Millions of roadside spectators had cheered the 2004 Mille Miglia Storica and its 375 cars and crews from 30 different countries from Brescia to Rome on May 6 and 7 and for much of the following day during his last leg back to Brescia. But the race was abruptly halted soon after midday on May 8 after American driver Harlan Schwartz, 77, was killed and his daughter Alessandra, 32, was injured when their 1932 Alfa Romeo 8C 2300 was involved in an accident at about 12.15 pm on the final day of the colorful event.
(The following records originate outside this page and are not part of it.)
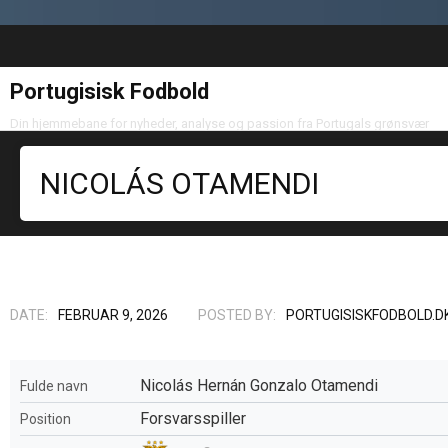
Portugisisk Fodbold
Din hjemmebane for nyheder, analyse og passion fra Portugals grønsvær
NICOLÁS OTAMENDI
DATE:
FEBRUAR 9, 2026
POSTED BY:
PORTUGISISKFODBOLD.D
Nicolás Hernán Gonzalo Otamendi
Fulde navn
Forsvarsspiller
Position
According to police reports, Mr. Schwartz was attempting to overtake a 1947 Cisitalia 202 S MM driven by Sasaki Hiroyuki of Japan, in the area of Greve in Chianti, near Florence, when the accident occurred. As he moved out to pass the Cisitalia, a two-seater Smart city coupe was coming towards him from the opposite direction. Mr. Schwartz, police said, tried to return to his own lane, but instead the Alfa Romeo hit the side of the Japanese-entered car, left the road and plunged down an embankment, turning over twice as it did so. Mr. Schwartz was thrown out of the Alfa before it came to rest in undergrowth several feet below the level of the road, and was pronounced dead upon the arrival of one of the race’s medical teams.
The Cisitalia skidded, spun and then reportedly hit the Smart. Mr. Hiroyuki and his co-driver, Todo Makoto, were bruised but otherwise unhurt. The occupants of the Smart, whose names were not made available by the police but are believed to be from California, were only slightly injured.
Immediately upon hearing of the fatal accident, the organizers stopped the race and canceled the last four tests, which were to have taken place in Modena. Instead, competitors drove back to Brescia for a muted parade along the city’s Viale Venezia.
At the time of cancelation, Mille Miglia Storica veteran Giuliano Canè and his wife, Lucia Galliani, were in the lead in a 1939 BMW 328 MM Coupe and were confirmed as the winners, their eighth victory in the commemorative rerun. Second came Argentinean crew Scalise-Scalise in an Aston Martin Le Mans and third were reigning Italian Veteran Car Regularity Champions, father and son Roberto and Andrea Vesco, in their Fiat 508 S Coppa d’Oro.
Emphasising that the Mille Miglia Storica is not a high speed race but one of regularity, its organizer, Costantino Franchi, said: “The regulations are quite clear: every competitor is obliged to respect the Highway Code. If a driver arrives at a control 15 minutes ahead of time, he is penalized 30 minutes and excluded from the event. For the last eight years, 375 cars have competed in the Mille Miglia Storica and we have 6,000 of our people along the route to guarantee safety. We are also helped by a team of 32 police officers and have eight organizers’ cars, which have the job of splitting up competitors into groups. That makes one of our cars for every 60 entrants, and no competitors are permitted to overtake an organizer’s car. To do so would mean immediate exclusion.”
Mr. Schwartz is the second person to have been killed in the 22 Mille Miglia Storica events that have taken place so far. In 1990, William Schanbacher, 53, also from the United States, died after his OSCA MT 4 hit a curb and overturned in Ponte Vecchio, near Brescia.